Chapter 8. Relations among documents

This chapter covers

Objects and arrays of objects

Nested mapping, queries, and filters

Parent mapping, has_parent, and has_child queries and filters Denormalization techniques

Some data is inherently relational. For example, with the get-together site we’ve used throughout the book, there are groups of people with the same interests and events organized by those groups. How might you search for groups that host events about a certain topic?

If your data is flat structured, then you might as well skip this chapter and move on to scaling out, which will be discussed in chapter 9. This is typically the case for logs, where you have independent fields, such as timestamp, severity, and message. If, on the other hand, you have related entities in your data, such as blog posts and comments, users and products, and so on, then by now you may wonder how you should best represent those relationships in your documents so you can run queries and aggregations across those relationships.

With Elasticsearch you don’t have joins like in an SQL database.

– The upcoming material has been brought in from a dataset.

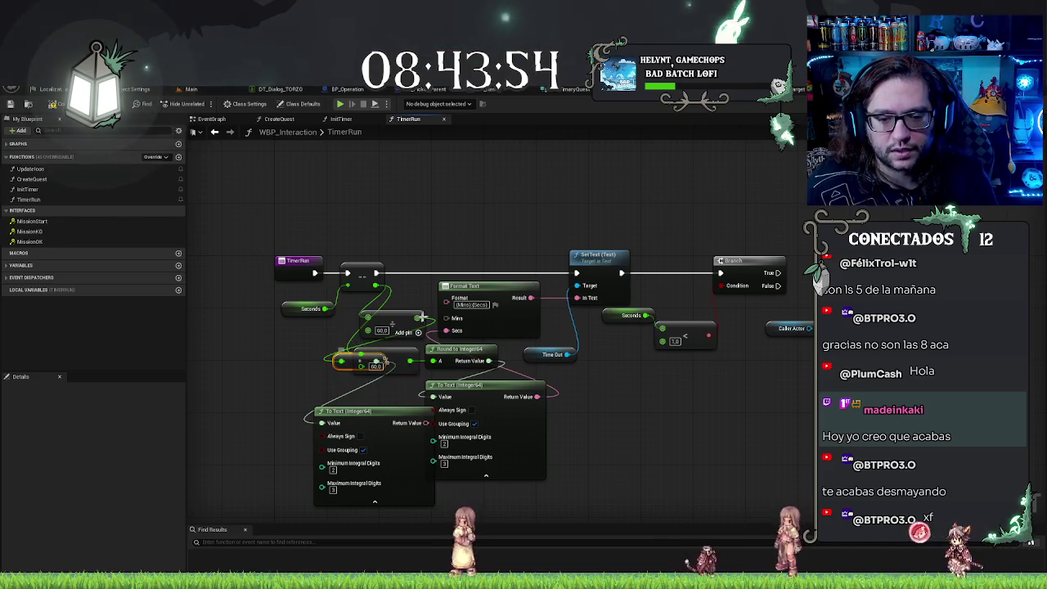
Step: Round the divide result to Integer64 and connect it to the lower To Text node, discarding a float version
right_click(418, 319)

As we’ll discuss in section 8.4 on denormalizing (duplicating data), that’s because having query-time joins in a distributed system is typically slow, and Elasticsearch strives to be real time and return query results in milliseconds. On the upside, there are multiple ways to define relationships in Elasticsearch. You can, for example, search for events based on their locations or search for groups based on properties of the events they host. We’ll explore all the possibilities for defining relationships among documents in Elasticsearch—object types, nested documents, parent-child relationships, and denormalizing—and we’ll explore the advantages and disadvantages of each in this chapter.